HOW TO COMPLETE THIS TASK :: Please return the lines below verbatim, beginning at the one that has "Figure 11. Daily" and stopping after the one that has "Figure 41. In", and add no other lines.

DATA EXTRACT Block Start

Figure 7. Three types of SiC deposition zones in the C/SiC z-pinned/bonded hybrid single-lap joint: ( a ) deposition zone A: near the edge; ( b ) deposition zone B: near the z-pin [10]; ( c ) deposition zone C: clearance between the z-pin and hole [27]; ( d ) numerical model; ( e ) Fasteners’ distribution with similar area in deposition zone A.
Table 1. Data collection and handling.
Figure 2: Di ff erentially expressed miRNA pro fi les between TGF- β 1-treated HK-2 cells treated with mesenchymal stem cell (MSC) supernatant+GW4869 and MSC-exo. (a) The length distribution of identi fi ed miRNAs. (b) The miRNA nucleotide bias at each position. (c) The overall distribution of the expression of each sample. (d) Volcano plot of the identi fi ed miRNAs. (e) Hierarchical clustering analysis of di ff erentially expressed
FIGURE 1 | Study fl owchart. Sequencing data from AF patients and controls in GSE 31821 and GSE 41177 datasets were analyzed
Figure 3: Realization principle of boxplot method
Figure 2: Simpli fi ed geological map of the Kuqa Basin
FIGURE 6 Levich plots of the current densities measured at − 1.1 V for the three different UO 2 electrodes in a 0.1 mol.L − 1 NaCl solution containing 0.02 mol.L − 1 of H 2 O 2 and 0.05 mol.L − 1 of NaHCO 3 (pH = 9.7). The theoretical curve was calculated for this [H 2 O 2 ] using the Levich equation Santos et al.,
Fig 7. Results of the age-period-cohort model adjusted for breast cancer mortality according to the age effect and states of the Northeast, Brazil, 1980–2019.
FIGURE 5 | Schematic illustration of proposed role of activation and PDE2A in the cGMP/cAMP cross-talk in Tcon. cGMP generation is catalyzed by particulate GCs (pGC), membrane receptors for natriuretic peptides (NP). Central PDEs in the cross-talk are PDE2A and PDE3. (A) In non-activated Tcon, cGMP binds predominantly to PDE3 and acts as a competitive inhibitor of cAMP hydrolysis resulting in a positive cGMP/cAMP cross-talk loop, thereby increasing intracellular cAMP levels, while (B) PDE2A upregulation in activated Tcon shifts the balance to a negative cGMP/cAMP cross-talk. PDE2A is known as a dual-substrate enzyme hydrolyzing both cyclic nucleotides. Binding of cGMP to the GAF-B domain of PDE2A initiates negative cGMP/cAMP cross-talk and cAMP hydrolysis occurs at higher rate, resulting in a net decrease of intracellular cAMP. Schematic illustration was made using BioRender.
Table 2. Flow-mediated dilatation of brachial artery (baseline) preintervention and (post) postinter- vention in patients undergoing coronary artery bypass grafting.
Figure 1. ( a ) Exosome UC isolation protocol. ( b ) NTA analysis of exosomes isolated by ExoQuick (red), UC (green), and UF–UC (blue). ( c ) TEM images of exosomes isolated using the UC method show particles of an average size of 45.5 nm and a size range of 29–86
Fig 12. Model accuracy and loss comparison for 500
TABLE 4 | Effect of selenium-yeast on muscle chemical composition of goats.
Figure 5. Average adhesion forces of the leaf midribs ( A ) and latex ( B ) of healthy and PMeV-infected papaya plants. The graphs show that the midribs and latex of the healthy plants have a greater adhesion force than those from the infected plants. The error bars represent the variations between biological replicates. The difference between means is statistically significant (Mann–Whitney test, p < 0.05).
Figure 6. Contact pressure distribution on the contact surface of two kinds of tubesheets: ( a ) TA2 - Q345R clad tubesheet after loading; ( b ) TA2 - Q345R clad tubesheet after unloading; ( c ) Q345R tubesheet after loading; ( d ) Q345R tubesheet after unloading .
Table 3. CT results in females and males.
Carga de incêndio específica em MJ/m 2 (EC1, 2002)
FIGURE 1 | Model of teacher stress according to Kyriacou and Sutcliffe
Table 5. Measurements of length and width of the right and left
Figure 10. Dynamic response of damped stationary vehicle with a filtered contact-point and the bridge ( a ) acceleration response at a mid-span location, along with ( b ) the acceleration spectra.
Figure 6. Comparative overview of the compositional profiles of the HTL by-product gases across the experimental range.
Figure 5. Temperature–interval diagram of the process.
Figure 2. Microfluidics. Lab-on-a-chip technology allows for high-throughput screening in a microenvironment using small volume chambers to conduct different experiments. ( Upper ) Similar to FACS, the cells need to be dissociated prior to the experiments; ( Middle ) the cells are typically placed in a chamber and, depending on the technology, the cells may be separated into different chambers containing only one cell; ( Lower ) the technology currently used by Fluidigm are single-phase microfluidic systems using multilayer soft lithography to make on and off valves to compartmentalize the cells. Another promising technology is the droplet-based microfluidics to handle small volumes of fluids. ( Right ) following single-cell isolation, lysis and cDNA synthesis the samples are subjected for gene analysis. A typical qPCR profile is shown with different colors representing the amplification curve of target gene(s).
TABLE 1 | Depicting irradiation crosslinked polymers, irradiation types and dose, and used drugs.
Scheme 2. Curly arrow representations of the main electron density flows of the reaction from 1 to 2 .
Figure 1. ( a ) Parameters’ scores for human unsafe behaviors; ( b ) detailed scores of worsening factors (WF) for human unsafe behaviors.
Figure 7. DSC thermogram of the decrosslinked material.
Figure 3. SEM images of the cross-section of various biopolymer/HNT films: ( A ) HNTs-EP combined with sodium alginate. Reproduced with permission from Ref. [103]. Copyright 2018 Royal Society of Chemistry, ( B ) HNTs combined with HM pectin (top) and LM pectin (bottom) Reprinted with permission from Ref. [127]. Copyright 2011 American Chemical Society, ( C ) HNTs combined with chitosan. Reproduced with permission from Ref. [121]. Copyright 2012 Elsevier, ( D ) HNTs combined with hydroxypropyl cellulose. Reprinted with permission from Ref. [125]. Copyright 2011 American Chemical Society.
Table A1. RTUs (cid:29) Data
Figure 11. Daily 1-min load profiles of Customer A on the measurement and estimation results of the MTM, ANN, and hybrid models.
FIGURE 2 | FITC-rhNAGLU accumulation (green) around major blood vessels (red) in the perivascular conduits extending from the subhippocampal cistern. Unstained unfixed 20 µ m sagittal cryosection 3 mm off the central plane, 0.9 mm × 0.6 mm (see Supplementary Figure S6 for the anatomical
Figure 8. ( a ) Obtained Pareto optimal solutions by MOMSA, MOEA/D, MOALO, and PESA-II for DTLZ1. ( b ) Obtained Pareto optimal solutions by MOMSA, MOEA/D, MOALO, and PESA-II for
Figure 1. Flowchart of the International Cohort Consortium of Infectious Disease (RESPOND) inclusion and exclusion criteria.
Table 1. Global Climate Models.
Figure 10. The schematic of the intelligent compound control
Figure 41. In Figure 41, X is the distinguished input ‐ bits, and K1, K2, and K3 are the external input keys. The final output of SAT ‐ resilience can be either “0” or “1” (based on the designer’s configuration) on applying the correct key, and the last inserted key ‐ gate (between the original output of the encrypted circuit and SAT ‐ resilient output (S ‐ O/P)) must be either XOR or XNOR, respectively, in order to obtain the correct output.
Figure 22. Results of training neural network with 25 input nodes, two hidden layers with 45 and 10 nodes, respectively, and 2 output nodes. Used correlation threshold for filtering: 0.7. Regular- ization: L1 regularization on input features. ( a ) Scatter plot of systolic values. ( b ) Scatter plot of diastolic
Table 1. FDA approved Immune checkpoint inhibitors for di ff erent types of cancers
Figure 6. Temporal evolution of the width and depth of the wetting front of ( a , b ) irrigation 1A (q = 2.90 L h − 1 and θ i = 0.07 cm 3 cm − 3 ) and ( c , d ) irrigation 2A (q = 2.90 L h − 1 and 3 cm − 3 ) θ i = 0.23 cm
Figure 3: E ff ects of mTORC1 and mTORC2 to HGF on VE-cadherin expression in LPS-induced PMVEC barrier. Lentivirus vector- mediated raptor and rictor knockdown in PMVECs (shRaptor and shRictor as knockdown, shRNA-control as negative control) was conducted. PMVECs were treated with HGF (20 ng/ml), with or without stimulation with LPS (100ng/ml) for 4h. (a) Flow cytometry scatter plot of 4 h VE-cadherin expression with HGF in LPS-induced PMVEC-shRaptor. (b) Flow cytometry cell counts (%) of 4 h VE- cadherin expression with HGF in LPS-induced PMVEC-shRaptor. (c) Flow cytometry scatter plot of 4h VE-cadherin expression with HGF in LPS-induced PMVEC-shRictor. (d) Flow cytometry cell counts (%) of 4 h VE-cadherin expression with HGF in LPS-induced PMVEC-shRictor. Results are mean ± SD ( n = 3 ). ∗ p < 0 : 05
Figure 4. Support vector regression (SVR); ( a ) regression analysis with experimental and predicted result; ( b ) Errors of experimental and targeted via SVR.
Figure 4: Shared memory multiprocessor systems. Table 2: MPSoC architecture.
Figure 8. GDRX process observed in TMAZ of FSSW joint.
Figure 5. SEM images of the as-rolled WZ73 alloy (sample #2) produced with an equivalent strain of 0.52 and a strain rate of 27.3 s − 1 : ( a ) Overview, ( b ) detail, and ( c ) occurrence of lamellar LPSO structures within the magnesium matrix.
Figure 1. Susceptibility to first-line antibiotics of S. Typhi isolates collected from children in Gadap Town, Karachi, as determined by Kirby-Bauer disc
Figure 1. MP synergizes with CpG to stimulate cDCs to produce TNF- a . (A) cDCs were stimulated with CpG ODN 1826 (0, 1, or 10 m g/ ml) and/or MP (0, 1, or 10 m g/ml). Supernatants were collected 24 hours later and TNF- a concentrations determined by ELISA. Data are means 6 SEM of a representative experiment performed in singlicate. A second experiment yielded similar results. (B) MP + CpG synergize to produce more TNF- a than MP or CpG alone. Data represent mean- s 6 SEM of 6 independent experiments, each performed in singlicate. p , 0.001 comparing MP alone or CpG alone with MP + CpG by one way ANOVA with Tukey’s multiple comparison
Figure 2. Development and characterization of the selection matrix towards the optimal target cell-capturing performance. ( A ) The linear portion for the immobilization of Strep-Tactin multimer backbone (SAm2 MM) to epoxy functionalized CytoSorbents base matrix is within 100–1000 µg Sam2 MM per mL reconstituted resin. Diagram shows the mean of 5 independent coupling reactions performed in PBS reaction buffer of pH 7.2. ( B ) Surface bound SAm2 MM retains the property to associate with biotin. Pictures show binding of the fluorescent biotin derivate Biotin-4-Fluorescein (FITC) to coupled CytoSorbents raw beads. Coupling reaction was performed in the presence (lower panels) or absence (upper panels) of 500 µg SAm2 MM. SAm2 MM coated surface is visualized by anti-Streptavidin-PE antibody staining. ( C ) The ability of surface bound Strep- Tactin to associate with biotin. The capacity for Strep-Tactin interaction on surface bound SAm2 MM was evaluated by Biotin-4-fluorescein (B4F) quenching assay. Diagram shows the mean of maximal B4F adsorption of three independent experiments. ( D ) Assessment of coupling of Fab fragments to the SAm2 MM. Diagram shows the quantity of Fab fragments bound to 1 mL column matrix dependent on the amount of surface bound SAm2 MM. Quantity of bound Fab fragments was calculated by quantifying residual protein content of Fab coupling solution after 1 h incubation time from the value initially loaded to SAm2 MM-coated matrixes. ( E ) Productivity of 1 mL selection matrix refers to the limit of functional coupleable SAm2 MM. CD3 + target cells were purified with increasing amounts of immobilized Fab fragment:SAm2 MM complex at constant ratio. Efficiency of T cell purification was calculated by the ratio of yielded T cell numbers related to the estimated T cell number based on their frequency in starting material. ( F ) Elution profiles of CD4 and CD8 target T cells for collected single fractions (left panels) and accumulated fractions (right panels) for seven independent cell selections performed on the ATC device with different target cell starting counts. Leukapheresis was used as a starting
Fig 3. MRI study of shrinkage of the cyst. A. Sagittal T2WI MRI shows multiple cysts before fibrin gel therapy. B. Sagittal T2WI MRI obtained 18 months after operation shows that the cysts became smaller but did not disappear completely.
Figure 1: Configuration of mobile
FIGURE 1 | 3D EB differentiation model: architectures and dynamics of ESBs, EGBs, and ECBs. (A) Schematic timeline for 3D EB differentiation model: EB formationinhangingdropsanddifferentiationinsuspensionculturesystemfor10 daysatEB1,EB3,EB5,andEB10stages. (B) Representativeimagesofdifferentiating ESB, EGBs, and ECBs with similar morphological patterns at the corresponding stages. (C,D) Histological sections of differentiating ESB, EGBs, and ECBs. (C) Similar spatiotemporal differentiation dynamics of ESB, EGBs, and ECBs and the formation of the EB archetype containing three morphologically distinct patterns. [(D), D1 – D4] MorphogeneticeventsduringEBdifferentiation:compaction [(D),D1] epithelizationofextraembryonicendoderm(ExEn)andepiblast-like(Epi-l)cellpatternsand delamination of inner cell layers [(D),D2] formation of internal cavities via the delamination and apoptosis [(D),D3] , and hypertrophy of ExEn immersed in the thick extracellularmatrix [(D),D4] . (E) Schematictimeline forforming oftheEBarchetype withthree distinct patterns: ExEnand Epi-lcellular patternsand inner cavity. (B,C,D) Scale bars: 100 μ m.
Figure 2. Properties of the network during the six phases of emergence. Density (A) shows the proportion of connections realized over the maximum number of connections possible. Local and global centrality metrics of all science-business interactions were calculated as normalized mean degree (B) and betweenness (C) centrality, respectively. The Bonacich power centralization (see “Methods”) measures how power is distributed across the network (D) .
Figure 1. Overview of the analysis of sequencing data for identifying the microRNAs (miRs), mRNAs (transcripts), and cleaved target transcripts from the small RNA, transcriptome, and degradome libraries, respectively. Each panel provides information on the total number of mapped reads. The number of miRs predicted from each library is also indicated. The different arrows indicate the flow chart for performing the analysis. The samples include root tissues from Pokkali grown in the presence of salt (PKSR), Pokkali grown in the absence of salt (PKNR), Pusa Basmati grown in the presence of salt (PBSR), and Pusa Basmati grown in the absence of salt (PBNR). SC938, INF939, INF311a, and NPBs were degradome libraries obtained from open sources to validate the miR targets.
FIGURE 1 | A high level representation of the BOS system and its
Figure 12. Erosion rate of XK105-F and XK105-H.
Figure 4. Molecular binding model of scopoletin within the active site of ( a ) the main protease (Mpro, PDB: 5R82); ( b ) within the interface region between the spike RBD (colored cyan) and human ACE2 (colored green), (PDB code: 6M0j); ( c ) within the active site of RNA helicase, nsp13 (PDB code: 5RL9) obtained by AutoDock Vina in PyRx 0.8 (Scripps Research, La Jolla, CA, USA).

DATA EXTRACT Block End

ANSWER FOR THE TASK ::
Figure 11. Daily 1-min load profiles of Customer A on the measurement and estimation results of the MTM, ANN, and hybrid models.
FIGURE 2 | FITC-rhNAGLU accumulation (green) around major blood vessels (red) in the perivascular conduits extending from the subhippocampal cistern. Unstained unfixed 20 µ m sagittal cryosection 3 mm off the central plane, 0.9 mm × 0.6 mm (see Supplementary Figure S6 for the anatomical
Figure 8. ( a ) Obtained Pareto optimal solutions by MOMSA, MOEA/D, MOALO, and PESA-II for DTLZ1. ( b ) Obtained Pareto optimal solutions by MOMSA, MOEA/D, MOALO, and PESA-II for
Figure 1. Flowchart of the International Cohort Consortium of Infectious Disease (RESPOND) inclusion and exclusion criteria.
Table 1. Global Climate Models.
Figure 10. The schematic of the intelligent compound control
Figure 41. In Figure 41, X is the distinguished input ‐ bits, and K1, K2, and K3 are the external input keys. The final output of SAT ‐ resilience can be either “0” or “1” (based on the designer’s configuration) on applying the correct key, and the last inserted key ‐ gate (between the original output of the encrypted circuit and SAT ‐ resilient output (S ‐ O/P)) must be either XOR or XNOR, respectively, in order to obtain the correct output.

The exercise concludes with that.